While we might not notice when we’re actually in microsleep, our body does send palpable warning signs beforehand. Some of the clearest ones include:
- Yawning a lot
- Struggling to keep eyes open
- Reacting slowly or feeling sluggish
- Feeling detached, exhausted, or sleepy
These signs might be light enough that you’re tempted to push through and leave sleep for later, but we’re often bad at gauging our ability to resist sleep. If you can’t avoid a situation that denies you sleep and strains your ability to stay engaged, though, here are some tips that you can try.
1. Take supplements.
Caffeine might be the obvious answer here, but remember that it takes about 20 minutes to take effect. You can pair your coffee or tea with a power nap, or you can take vitamin supplements for a quick pick-me-up.
2. Take breaks.
Speaking of power naps, you should include breaks in your schedule. These can be as simple as stepping outside your office for some fresh air, pulling over during a night drive for a 20-minute power nap, or standing up from your desk to stretch. A break can quite literally disrupt the monotony of your current situation, shaking your mind out of its stupor. Breaks can also give you time to replenish your energy, which is perfect if you’re running on fumes.
3. Schedule tasks for your most energetic hours.

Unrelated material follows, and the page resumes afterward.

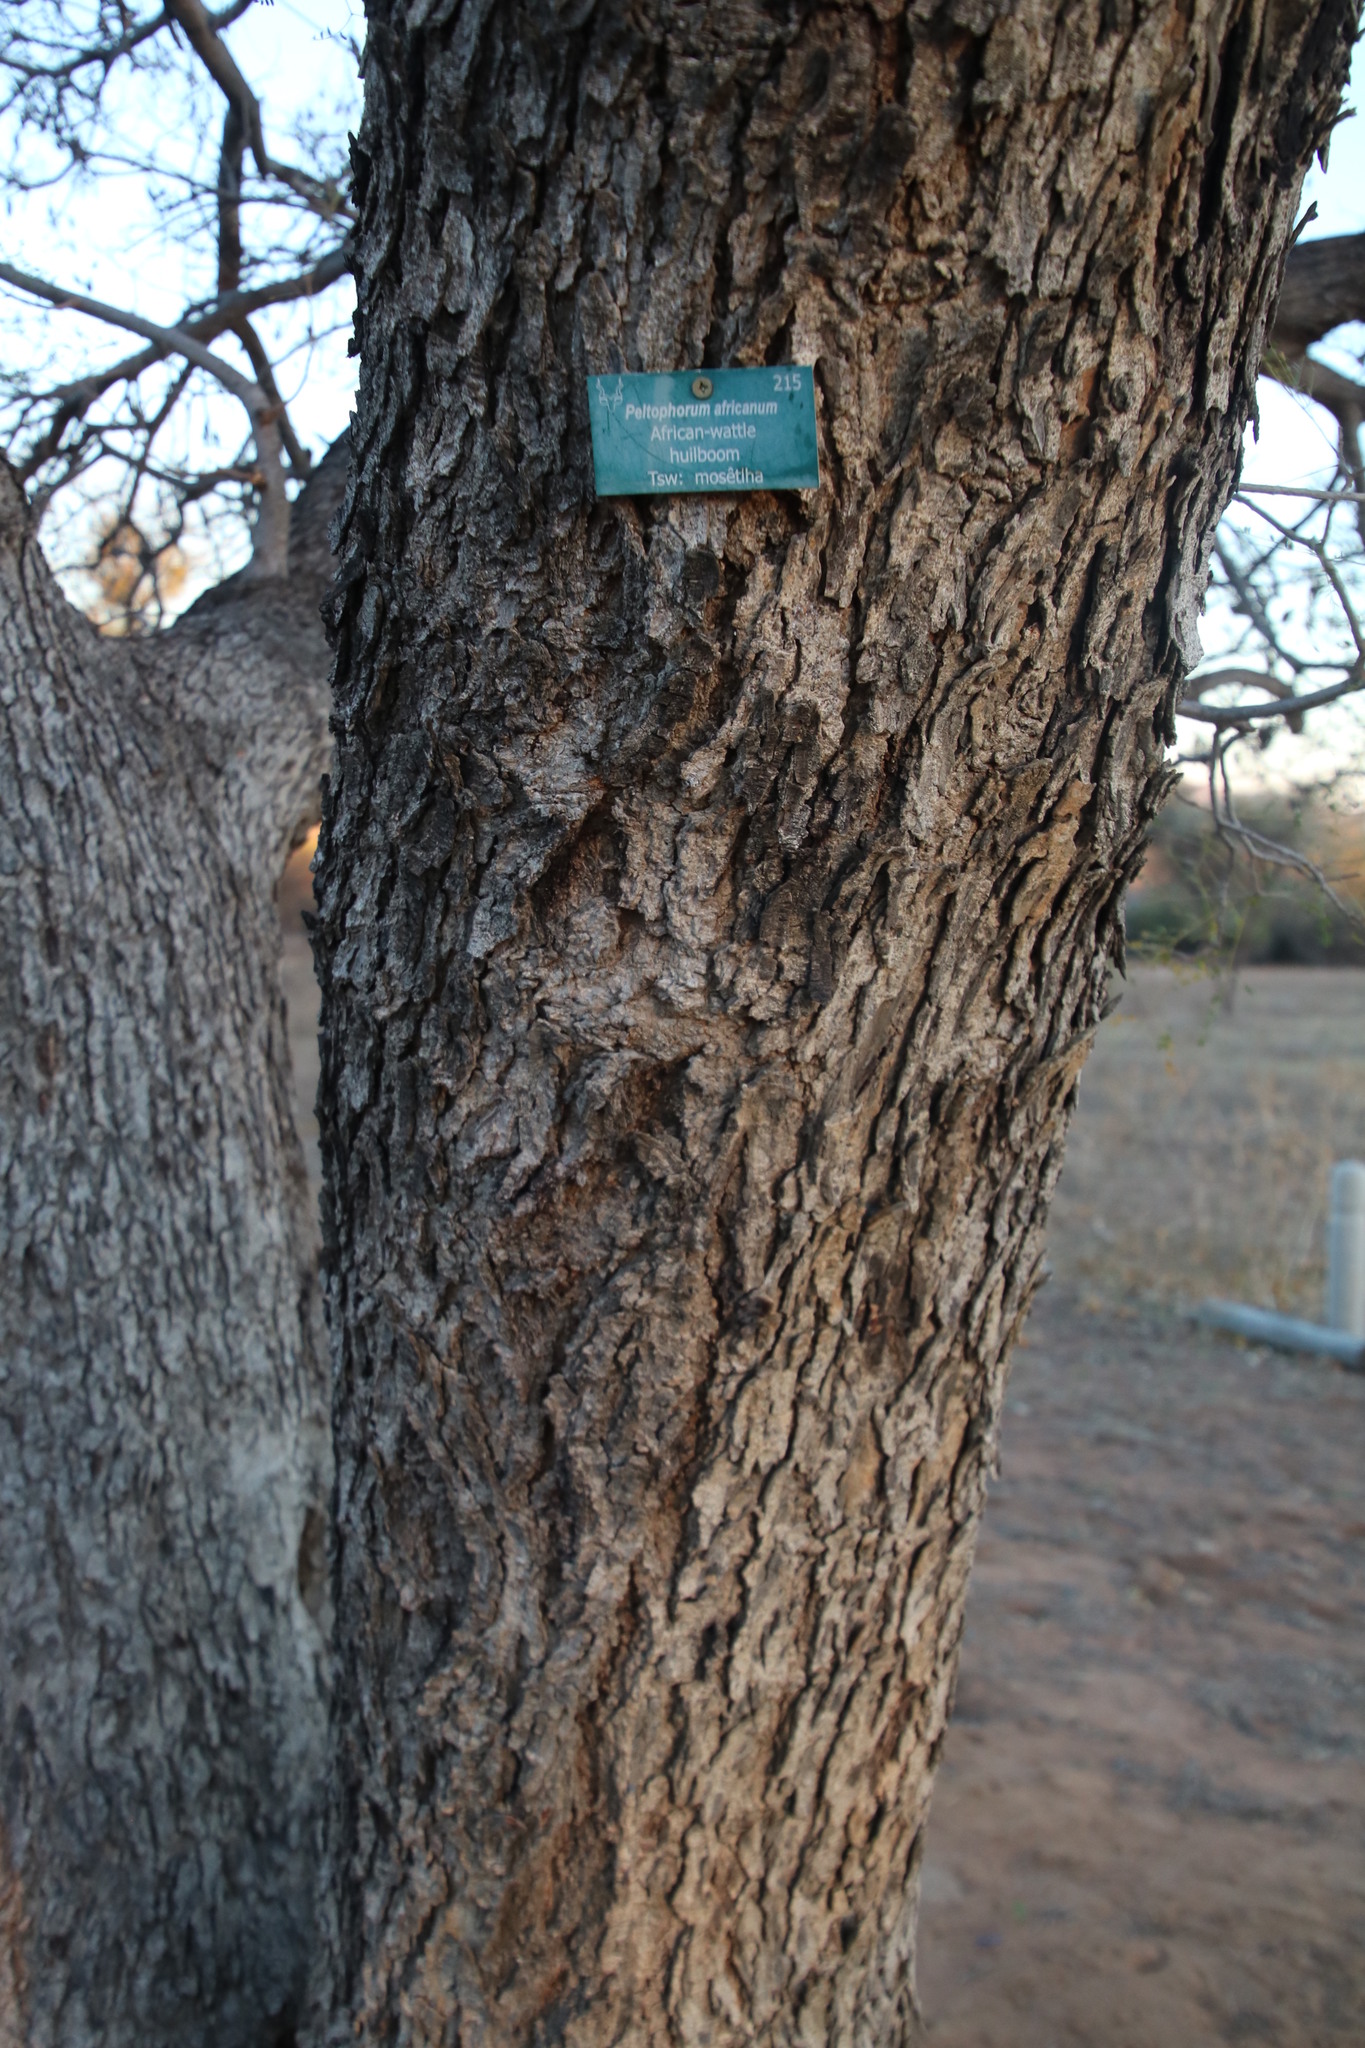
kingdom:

Our energy levels tend to drop during the early afternoon, as well as late at night. If you can, schedule that long drive, lengthy task, or boring subject at a time when you’re more alert. Are you a morning person? Put your hours-long lecture class in that morning slot. Prefer to work in the late afternoon? Maybe save your paperwork until then. Knowing your chronotype can be a big plus here, since people tend to have different peak activity hours.
4. Find a way to stay engaged.
You can set “work sprints” using the Pomodoro method, enlist a colleague to be your “task buddy,” or simply put on a riveting podcast for the last leg of your overnight drive. There are many ways to ensure that you have something to keep you alert and focused, and it’s best to have a range of options available so you can switch between them as needed.